Just my thoughts. Good luck!


----------



## hoofmaiden (Sep 28, 2009)

IMO you need to find a veterinary behaviorist. If you want to learn more about what veterinary behaviorists do, and bone up on the options (both in terms of pharmacology and in terms of behavior modification) , this is one of the best books on my bookshelf:

Clinical Behavioral Medicine for Small Animals by Dr. Karen Overall

Dr. Overall is AMAZING--I met her at a training conference years ago and consulted w/ her once on a case. She is in research now, but there are plenty of good vets in this field. You can search for one here:

http://www.veterinarybehaviorists.org/

What you describe makes your cat an IDEAL candidate for drug therapy, but IMO it is extremely unsafe to allow a regular vet to prescribe in this area. You need a board certified behaviorist at least consulting. Most vet schools will have them on staff, but there are many in private practice (search at above link).

IMO this is your best option. This is really not a case, IMO, for internet advice.


----------



## jackie_hubert (May 17, 2010)

I checked out the link to find a behaviourist but unfortunately there are no certified vet behaviourist anywhere in the Province. Over the years I have come to learn that a lot of specializations and opporunities that exist in the US, simply don't exist in Canada, at least not outside Toronto. Hence, I've had to resort to forums and the internet.

I called several of the major vets in town and none had any contacts for feline behaviourists, not to mention ones that are also vets.

The SPCA in Vancouver has a behaviourist who works with cats sometimes but she works in the shelter, not in private practice. I will try to track her down and get some contacts.

Thanks all!

Jackie


----------



## 143hayden (May 25, 2010)

Im sorry it seems as if you were sort of attacked on here for your cats behaviors (which btw are NOT normal) and there is absolutely nothing wrong with posting online. I am in a similar situation tho I know why this cat (a stray im trying to find a home for) is behaving this way. Good luck in finding answers and I hope it can bring your whole family and ur cat (im sure he may be just as miserable) some relief!


----------



## marie73 (Jul 12, 2006)

143hayden said:


> ...there is absolutely nothing wrong with posting online.


Sometimes, even if we don't have advice, it's nice to be able to vent and have someone to listen to you.
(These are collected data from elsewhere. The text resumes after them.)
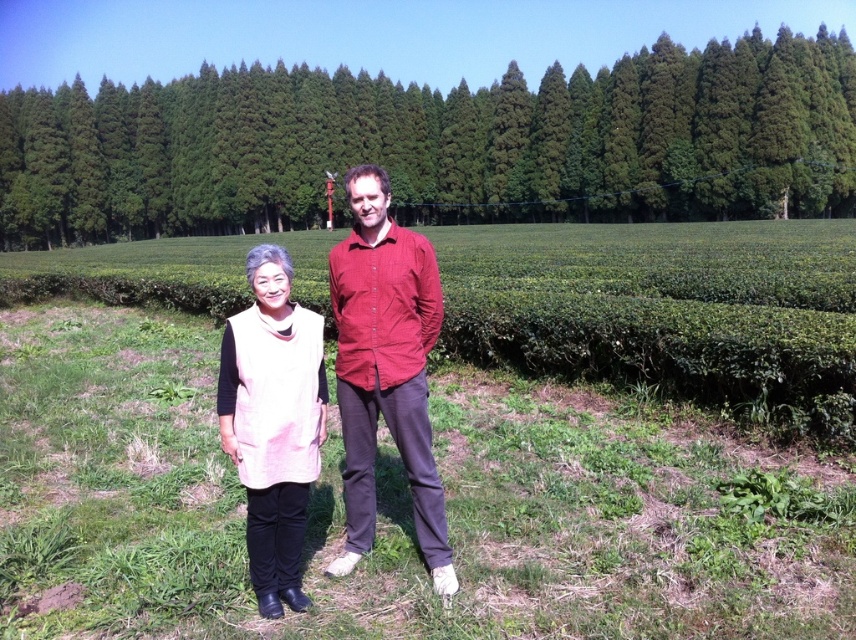
Question: Is green leafy trees at center positioned behind pink fabric vest at center?

Choices:
 (A) yes
 (B) no

Answer: (A)

Question: Which object is closer to the camera taking this photo?

Choices:
 (A) pink fabric vest at center
 (B) green leafy trees at center

Answer: (A)

Question: Estimate the real-world distances between objects in this image. Which object is farther from the green leafy vineyard at center?

Choices:
 (A) pink fabric vest at center
 (B) matte red shirt at center

Answer: (A)

Question: Is green leafy trees at center bigger than pink fabric vest at center?

Choices:
 (A) no
 (B) yes

Answer: (B)

Question: Observing the image, what is the correct spatial positioning of green leafy vineyard at center in reference to green leafy trees at center?

Choices:
 (A) above
 (B) below

Answer: (B)

Question: Which point is closer to the camera taking this photo?

Choices:
 (A) (266, 356)
 (B) (292, 131)
 (C) (400, 321)
 (D) (746, 477)

Answer: (A)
We've all been in frustrating situations. atback 

I hope the behaviorist can help you. Four years! You must really love that little guy.


----------



## GeorgesMom (May 12, 2010)

Cat social structure is, in my opinion, much more fluid and situational than dogs'. One thing I do that I don't even think much about anymore is groom kittens or new cats like a momma cat and see how they react. Especially with cats neutered before sexual maturity, human caregivers are seen more like 'momma'. I have even been known to lick my thumb and "bathe" new arrivals on the head (works well, actually). The trick is they are not allowed to stop me (ever seen a mom nail a protesting kitten to the floor and bathe it while it struggles? that). They all learn to accept me doing stuff like ears and nails and meds and, more or less, eventually, stopping unwanted behavior (while I'm right there looking) when I say "Stop that." (though of course they will stare at me first like, "really??") Of course to get to that point takes a lot of physically intervening first, but I interact with them as best I can the way momma cats do kittens. 

Freddie, for instance, responds really well do getting very lightly swatted on the ear, When he's really being naughty whether it's me doing it, or Powdie or Pauli.